Wednesday, May 5, 2010

the first Yeats

I seldom take notice of business-oriented newsletters, and usually discard them after a cursory glance. A few days ago, however, a newsletter from Carcanet caught my eye, because it opened with a poem that resonates with an old memory and celebrates something that academics all too often look down at and dismiss as 'pre-modern', 'Romantic', etc.: the pre-Celtic Twilight poetry of W. B. Yeats. Even though I was lucky, as an undergraduate student, to have had an English Lit teacher who actually liked this Yeats and encouraged us to engage with his first poems, I now realise it's been years since I last read them. By coincidence, yesterday, rummaging through a couple of old boxes for hidden treasures, I was delighted to find a dog-eared copy of this wonderful Fairy & Folk Tales of Ireland that Yeats edited between 1888 and 1892, and which inspired in me the same sense of awe as when I read the ghost/horror/gothic tales of Edgar Allan Poe, Lafcadio Hearn, Sheridan Le Fanu...

The temptation is too strong to resist, so, once again, I'll have to redefine my reading priorities for the next few days, and fully immerse myself in the Irish other-world of changelings, ghosts, demon cats & other evil spirits, trooping & solitary fairies, witches, and, of course, good ol' Cuchulain... No waste of time, for sure.


In the meantime, here goes the Carcanet message, with due thanks for the thoughtful selection.

'He Wishes for the Cloths of Heaven’ by W.B. Yeats

Had I the heavens’ embroidered cloths,
Enwrought with golden and silver light,
The blue and the dim and the dark cloths
Of night and light and the half light,
I would spread the cloths under your feet:
But I, being poor, have only my dreams;
I have spread my dreams under your feet;
Tread softly because you tread on my dreams.


The First Yeats: Poems by W.B. Yeats 1889-1899
Unrevised texts, edited with an introduction by Edward Larrissy

W.B. Yeats (1865-1939) began writing poetry as a devotee of Blake, Shelley, the pre-Raphaelites, and of nineteenth-century Irish poets including James Clarence Mangan and Samuel Ferguson. By the end of his life, he had, as T.S. Eliot said, created a poetic language for the twentieth century.
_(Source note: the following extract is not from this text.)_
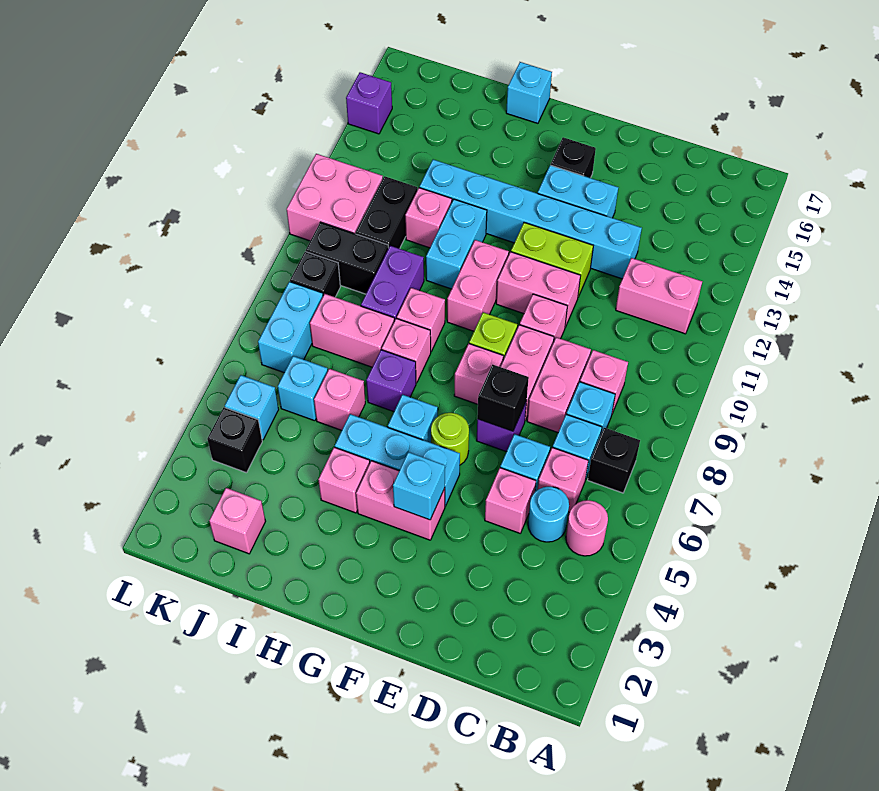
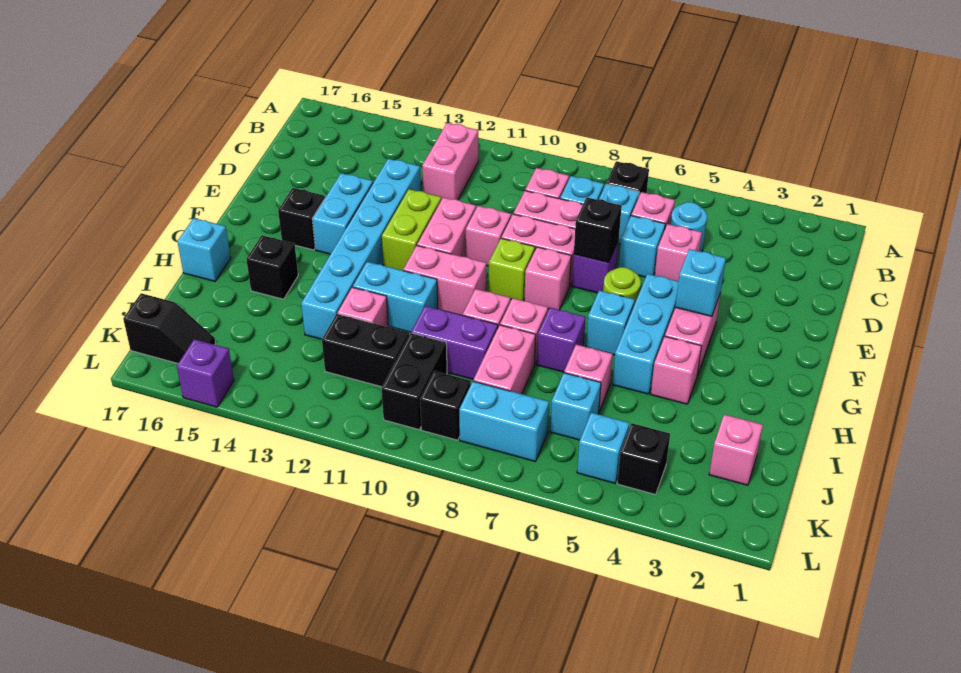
pink round brick B5 level 1 -> none
none -> black brick H15 level 1
pink brick K11:L12 level 1 -> none
none -> black slope K16:K17 level 1 top 17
The First Yeats deepens our understanding of the making of that poetic imagination, reprinting the original texts of Yeats's three early collections, The Wanderings of Oisin and Other Poems (1889), The Countess Kathleen and Various Legends and Lyrics (1892), and The Wind Among the Reeds (1899). The poems were subsequently heavily revised or discarded. Among them are some of the best-loved poems in English – 'The LakeIsle of Innisfree', 'He Wishes for the Cloths of Heaven' – fresh and unfamiliar here in their original contexts, together with Yeats's lengthy notes which were drastically cut in the collected editions.
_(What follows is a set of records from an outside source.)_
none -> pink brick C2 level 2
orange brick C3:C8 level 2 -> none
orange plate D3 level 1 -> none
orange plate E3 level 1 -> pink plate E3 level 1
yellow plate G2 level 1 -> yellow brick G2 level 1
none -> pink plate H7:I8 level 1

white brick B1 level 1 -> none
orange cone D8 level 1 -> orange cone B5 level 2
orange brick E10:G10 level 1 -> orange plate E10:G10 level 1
This illuminating edition by Edward Larrissy, editor of W.B. Yeats, The Major Works (Oxford University Press, 2000), includes an introduction that clarifies the literary, historical and intellectual context of the poems, detailed notes, and a bibliography. It offers essential material for reading – and revaluing – one of the great modern poets.

William Butler Yeats (1865-1939) was one of the greatest poets and dramatists of the twentieth century. Educated in London and in Dublin, the young Yeats was at the centre of fin de siècle London’s literary society and his friends included George Bernard Shaw and Oscar Wilde. His first volume of verse appeared in 1886. He returned to Ireland in 1891 and was a driving force behind the Irish Literary Revival. In 1895 he achieved poetic recognition with Poems. After the establishment of the Irish Free State in 1922, he became a senator. He won the Nobel Prize for Literature in 1923. Yeats died in France in 1939.

Edward Larrissy is Professor of Poetry at Queen’s University, Belfast. He is the author of Yeats the Poet: The Measures of Difference (Harvester, 1994) and the editor of W.B. Yeats, The Major Works (Oxford University Press, 2000).